Los niños y adolescentes con diagnóstico de TDAH no buscan transgredir las normas o molestar a sus compañeros, padres o profesores, sino que cuentan con una mayor dificultad para controlar sus impulsos, sus pensamientos y su cuerpo.

Aun así, sus comportamientos continúan siendo una perturbación para otras personas en muchas ocasiones, pudiendo desembocar en frustración, pérdida de la paciencia y arranques de ira cuando no se cuenta con recursos adecuados para un buen manejo de la situación.
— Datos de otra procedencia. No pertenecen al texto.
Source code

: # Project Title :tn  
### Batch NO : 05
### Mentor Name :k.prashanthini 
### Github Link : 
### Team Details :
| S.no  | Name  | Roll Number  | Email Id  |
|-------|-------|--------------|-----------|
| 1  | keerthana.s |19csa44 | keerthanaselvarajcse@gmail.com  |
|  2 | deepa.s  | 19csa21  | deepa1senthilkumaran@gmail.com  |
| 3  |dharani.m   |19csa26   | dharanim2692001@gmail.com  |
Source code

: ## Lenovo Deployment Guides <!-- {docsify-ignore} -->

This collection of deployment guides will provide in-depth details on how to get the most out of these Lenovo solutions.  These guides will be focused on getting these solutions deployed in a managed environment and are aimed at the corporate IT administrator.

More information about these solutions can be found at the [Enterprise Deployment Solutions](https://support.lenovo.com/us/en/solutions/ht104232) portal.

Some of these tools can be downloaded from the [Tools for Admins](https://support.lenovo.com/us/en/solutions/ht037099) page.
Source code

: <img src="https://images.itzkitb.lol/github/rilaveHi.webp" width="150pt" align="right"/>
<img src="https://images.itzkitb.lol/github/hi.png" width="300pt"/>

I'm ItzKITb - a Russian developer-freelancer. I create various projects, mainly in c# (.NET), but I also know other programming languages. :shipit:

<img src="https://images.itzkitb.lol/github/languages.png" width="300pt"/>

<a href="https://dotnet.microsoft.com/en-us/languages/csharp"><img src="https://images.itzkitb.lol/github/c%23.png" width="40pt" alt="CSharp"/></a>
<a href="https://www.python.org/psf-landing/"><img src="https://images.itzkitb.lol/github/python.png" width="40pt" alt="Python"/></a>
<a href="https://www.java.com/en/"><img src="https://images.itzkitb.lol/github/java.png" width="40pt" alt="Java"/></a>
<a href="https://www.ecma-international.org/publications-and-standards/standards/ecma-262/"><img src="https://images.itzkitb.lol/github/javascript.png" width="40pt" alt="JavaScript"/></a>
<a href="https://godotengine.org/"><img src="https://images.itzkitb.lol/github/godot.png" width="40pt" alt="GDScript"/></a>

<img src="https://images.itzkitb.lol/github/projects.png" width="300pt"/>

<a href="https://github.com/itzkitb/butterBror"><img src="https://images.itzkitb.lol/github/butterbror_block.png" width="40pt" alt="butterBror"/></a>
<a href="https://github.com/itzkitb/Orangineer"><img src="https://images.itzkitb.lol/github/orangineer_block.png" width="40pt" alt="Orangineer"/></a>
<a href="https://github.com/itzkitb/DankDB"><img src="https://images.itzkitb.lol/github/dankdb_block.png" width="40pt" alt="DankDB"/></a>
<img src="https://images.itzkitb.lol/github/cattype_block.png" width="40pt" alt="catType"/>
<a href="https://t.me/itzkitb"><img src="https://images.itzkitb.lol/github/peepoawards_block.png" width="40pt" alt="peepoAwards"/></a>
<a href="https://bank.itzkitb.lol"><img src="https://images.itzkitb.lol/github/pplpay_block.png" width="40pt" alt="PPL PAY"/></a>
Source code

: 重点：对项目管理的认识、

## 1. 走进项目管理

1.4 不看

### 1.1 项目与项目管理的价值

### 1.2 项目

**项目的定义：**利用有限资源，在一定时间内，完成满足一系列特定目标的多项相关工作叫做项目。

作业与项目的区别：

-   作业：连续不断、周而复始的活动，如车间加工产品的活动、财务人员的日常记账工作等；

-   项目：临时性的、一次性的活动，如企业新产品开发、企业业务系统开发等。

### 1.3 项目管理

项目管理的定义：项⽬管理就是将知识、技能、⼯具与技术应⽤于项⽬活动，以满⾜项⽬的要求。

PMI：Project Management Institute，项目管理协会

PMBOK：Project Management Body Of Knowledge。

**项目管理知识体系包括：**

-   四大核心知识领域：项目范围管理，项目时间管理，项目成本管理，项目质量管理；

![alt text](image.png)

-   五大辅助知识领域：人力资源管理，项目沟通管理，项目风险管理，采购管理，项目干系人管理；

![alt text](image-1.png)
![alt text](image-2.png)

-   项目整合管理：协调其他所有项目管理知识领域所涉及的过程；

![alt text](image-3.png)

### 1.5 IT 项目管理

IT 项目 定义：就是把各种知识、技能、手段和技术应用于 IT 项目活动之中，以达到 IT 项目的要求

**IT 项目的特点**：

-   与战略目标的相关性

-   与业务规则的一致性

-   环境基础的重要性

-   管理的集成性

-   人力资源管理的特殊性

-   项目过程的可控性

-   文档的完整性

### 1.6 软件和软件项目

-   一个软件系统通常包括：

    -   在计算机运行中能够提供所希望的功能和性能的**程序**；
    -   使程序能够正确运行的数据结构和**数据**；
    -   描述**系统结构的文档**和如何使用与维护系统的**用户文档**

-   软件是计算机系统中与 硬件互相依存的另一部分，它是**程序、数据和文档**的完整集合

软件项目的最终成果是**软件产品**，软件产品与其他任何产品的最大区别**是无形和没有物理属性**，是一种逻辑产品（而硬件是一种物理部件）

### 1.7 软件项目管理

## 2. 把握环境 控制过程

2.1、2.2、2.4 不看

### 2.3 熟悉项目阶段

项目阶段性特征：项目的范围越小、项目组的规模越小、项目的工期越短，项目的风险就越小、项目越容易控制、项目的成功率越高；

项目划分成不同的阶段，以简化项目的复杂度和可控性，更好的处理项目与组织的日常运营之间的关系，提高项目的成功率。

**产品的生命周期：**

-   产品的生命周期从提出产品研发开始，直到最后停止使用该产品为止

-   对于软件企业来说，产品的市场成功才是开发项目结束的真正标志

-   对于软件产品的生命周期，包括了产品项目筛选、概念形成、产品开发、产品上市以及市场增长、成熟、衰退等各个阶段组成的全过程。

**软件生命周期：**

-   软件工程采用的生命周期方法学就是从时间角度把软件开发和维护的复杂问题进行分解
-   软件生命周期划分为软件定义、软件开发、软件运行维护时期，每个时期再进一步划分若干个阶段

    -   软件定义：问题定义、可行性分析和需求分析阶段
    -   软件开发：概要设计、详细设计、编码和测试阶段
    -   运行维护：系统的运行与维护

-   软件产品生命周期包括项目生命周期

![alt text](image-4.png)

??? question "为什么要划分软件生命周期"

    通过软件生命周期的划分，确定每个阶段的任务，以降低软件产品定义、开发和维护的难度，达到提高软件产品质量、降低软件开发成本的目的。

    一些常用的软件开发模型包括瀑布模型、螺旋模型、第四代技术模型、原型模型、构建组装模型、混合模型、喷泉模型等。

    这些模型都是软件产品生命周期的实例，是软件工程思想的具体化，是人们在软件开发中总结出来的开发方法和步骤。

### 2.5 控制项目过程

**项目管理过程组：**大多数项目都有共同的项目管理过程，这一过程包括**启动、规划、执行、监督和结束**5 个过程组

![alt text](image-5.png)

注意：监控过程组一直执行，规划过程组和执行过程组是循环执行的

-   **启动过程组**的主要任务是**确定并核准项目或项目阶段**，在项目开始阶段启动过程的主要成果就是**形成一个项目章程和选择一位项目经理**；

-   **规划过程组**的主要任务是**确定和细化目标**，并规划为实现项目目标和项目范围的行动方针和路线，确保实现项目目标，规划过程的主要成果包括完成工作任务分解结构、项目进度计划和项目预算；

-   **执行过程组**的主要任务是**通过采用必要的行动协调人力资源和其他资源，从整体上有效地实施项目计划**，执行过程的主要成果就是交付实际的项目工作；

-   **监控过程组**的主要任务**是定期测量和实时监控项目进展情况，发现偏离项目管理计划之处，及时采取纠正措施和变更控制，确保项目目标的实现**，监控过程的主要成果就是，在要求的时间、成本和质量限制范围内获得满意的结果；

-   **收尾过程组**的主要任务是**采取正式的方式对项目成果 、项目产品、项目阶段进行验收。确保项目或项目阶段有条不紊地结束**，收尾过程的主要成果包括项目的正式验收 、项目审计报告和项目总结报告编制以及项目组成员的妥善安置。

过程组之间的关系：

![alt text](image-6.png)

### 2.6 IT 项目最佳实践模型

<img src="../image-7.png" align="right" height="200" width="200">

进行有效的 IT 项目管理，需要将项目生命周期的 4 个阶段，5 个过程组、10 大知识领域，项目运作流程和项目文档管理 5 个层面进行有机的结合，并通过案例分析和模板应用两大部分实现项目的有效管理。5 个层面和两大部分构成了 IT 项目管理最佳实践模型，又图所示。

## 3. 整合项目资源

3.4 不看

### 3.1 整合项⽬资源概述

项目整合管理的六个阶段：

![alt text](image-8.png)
Para establecer un diagnóstico de TDAH debemos contar con tres criterios principales relacionados con: desatención (no prestar atención suficiente a los detalles, mostrar dificultades para mantener la atención en tareas o actividades lúdicas o no seguir instrucciones ni finalizar tareas escolares, entre otros), hiperactividad (movimiento excesivo de manos y pies, abandono frecuente de su asiento en clase o en otras situaciones, o correr o saltar excesivamente en situaciones en que es inapropiado hacerlo, entre otras) e impulsividad (dar respuesta antes de haberse completado la pregunta, tener dificultades para guardar su turno, o interrumpir o inmiscuirse en las actividades de otros).

Habitualmente, se espera que estos síntomas estén presentes durante más de seis meses y antes de los siete años de edad. Además, los síntomas observados deben observarse en dos o más ambientes, como en el colegio y en casa, y deben suponer un deterioro del funcionamiento cotidiano del niño o adolescente.

Aunque el diagnóstico más frecuente de este trastorno es el “tipo combinado” en el que están presentes el déficit de atención y la hiperactividad-impulsividad, en algunos casos en el diagnóstico se establece un predominio del déficit de atención (con mayor incidencia en niñas) y, en otros, un predominio de la hiperactividad-impulsividad (con mayor incidencia en niños).

En muchas ocasiones, la primera línea de acción es la terapia farmacológica con fármacos estimulantes como el metilfenidato que, paradójicamente, contribuyen a regular el nivel de actividad de la persona.

Sin embargo, la medicación para el TDAH no es única vía de actuación ni, en muchas ocasiones, la más efectiva, ya que se desaconseja medicar a niños por debajo de los 6 años de edad al aumentar proporcionalmente los riesgos en relación con los beneficios del fármaco.

La terapia psicológica busca analizar los problemas de conducta del menor y las dificultades emocionales que se derivan de la misma, puesto que muchos niños desarrollan problemas de autoestima a consecuencia de verse de forma diferente al resto o ser explícitamente menos valorados que sus iguales.

La terapia que le ofrecemos en Dopsi a través de nuestro psicólogo para trastorno por déficit de atención e hiperactividad es una herramienta eficaz tanto para obtener resultados con los niños/as como para los padres, dando pautas para lidiar con la excesiva energía del niño, ejercicios y juegos para lograr una mejora de la atención.

Es de suma importancia entender que el TDAH no tiene cura porque no es una enfermedad, pero sus síntomas mejoran con la edad y contando con estrategias adecuadas, por lo que es perfectamente posible llevar una vida normal con este diagnóstico e, incluso, reconducirlo para aprovechar sus características en la vida adulta.